Only lines with the string "ondeugende" are wanted. Pull them out of the data.

====

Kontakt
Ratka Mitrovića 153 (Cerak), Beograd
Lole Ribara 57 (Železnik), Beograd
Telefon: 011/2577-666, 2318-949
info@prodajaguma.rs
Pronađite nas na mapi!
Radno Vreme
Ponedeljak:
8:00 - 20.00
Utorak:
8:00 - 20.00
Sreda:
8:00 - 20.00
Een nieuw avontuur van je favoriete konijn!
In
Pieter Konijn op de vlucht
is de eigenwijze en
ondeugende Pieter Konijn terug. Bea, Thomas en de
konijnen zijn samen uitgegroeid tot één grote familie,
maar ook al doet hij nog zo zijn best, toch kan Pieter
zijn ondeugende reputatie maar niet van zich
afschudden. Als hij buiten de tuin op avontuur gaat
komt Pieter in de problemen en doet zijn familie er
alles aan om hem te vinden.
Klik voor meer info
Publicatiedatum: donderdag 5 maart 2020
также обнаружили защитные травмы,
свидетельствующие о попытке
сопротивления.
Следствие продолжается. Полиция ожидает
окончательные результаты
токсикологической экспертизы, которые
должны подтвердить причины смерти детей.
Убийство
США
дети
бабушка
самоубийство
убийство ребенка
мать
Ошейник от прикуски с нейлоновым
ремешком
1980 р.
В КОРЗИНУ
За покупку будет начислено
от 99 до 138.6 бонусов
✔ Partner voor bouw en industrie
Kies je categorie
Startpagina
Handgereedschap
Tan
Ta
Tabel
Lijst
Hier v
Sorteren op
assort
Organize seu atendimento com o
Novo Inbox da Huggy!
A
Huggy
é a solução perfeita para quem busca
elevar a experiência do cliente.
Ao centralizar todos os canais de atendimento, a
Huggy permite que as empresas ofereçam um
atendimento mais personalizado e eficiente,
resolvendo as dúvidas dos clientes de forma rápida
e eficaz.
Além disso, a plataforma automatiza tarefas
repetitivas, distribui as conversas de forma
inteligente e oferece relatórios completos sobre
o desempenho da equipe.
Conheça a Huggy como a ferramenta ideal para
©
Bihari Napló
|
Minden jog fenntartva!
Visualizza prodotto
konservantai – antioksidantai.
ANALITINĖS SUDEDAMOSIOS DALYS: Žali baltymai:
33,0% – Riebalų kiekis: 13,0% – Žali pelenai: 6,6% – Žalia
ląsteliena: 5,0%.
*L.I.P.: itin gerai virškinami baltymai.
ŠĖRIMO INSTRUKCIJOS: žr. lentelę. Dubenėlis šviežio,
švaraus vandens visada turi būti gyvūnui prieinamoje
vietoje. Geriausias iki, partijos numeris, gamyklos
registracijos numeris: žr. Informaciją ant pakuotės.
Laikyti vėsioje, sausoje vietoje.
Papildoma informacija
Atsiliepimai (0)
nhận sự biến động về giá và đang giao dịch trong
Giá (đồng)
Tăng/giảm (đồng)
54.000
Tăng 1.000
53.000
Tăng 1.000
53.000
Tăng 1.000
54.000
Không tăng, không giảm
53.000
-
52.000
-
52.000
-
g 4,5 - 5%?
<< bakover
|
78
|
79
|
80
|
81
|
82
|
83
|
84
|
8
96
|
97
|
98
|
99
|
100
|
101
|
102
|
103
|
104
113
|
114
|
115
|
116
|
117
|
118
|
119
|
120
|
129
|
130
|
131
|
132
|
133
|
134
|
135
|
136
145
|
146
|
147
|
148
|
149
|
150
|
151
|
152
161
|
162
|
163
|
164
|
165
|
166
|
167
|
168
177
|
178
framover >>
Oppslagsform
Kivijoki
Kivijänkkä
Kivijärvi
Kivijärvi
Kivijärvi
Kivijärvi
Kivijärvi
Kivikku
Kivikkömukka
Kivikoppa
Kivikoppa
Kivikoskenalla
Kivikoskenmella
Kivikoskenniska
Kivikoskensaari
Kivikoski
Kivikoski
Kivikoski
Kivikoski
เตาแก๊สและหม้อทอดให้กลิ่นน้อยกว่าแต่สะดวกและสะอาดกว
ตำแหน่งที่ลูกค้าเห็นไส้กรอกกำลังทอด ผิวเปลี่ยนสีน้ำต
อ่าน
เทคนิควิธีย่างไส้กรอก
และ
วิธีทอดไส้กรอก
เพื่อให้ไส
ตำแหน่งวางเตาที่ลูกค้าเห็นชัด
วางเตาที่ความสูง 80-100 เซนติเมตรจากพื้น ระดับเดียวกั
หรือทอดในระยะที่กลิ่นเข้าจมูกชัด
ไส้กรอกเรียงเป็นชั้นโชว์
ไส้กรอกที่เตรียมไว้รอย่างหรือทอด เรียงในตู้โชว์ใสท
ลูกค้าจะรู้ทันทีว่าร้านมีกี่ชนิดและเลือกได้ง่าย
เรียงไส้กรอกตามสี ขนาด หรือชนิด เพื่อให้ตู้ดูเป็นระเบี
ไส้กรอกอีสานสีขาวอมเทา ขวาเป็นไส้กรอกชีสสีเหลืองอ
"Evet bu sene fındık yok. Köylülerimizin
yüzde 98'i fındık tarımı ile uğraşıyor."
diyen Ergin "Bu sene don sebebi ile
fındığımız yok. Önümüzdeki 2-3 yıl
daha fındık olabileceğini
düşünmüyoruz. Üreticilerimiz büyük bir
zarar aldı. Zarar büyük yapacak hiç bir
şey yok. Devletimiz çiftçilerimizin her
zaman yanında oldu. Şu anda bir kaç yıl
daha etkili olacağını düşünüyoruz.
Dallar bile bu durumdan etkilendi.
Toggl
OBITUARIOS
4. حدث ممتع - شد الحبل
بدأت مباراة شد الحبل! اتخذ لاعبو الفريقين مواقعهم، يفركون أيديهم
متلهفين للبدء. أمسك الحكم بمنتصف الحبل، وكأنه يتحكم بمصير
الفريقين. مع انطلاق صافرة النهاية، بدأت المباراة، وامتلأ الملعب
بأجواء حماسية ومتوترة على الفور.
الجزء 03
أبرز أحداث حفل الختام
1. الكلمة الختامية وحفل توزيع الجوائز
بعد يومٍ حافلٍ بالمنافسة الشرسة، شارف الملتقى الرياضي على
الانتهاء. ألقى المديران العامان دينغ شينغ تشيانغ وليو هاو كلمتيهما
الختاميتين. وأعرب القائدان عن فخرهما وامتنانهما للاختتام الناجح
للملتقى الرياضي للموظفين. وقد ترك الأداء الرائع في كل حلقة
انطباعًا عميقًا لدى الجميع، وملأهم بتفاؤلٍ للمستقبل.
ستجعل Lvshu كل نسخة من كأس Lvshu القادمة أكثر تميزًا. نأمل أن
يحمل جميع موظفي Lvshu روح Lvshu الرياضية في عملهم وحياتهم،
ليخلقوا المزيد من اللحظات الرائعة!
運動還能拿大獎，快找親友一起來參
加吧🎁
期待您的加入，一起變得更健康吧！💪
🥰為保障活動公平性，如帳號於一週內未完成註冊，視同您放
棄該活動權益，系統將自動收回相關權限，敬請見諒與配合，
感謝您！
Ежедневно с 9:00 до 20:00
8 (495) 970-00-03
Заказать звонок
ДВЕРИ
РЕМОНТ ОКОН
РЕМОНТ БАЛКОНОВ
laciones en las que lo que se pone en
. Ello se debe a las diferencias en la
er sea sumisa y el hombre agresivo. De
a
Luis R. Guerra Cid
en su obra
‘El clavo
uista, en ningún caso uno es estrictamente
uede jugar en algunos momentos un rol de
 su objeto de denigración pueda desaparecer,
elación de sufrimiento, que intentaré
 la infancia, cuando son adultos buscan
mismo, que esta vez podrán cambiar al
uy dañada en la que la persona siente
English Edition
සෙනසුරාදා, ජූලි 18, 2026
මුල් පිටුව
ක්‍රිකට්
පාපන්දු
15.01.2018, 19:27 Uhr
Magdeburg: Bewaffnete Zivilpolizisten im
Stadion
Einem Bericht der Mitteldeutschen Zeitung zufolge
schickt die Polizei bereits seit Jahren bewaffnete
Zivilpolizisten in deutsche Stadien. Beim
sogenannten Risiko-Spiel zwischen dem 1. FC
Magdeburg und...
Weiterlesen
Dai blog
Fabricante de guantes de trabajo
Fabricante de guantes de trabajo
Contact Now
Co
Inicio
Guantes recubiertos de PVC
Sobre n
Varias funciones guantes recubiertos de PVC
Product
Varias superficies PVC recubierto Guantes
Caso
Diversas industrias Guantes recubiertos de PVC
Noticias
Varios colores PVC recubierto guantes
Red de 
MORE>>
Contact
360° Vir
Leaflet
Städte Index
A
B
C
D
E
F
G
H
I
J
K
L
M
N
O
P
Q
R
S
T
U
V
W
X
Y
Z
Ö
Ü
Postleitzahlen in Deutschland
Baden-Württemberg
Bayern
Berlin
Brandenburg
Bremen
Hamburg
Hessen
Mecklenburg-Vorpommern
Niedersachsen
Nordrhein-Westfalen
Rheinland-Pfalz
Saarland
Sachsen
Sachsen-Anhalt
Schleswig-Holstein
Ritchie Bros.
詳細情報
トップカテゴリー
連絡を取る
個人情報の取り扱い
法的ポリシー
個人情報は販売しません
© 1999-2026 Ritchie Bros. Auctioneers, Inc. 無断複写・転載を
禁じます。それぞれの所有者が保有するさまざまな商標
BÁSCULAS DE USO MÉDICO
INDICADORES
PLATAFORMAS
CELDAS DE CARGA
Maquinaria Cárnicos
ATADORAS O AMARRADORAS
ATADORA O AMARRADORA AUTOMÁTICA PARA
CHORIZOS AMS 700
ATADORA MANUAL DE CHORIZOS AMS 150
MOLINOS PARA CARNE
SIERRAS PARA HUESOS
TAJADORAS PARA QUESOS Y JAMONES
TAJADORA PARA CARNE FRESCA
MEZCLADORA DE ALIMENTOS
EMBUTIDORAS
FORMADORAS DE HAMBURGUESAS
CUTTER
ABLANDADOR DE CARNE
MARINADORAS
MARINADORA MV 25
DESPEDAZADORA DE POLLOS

====

== YOUR RESPONSE ==
ondeugende Pieter Konijn terug. Bea, Thomas en de
zijn ondeugende reputatie maar niet van zich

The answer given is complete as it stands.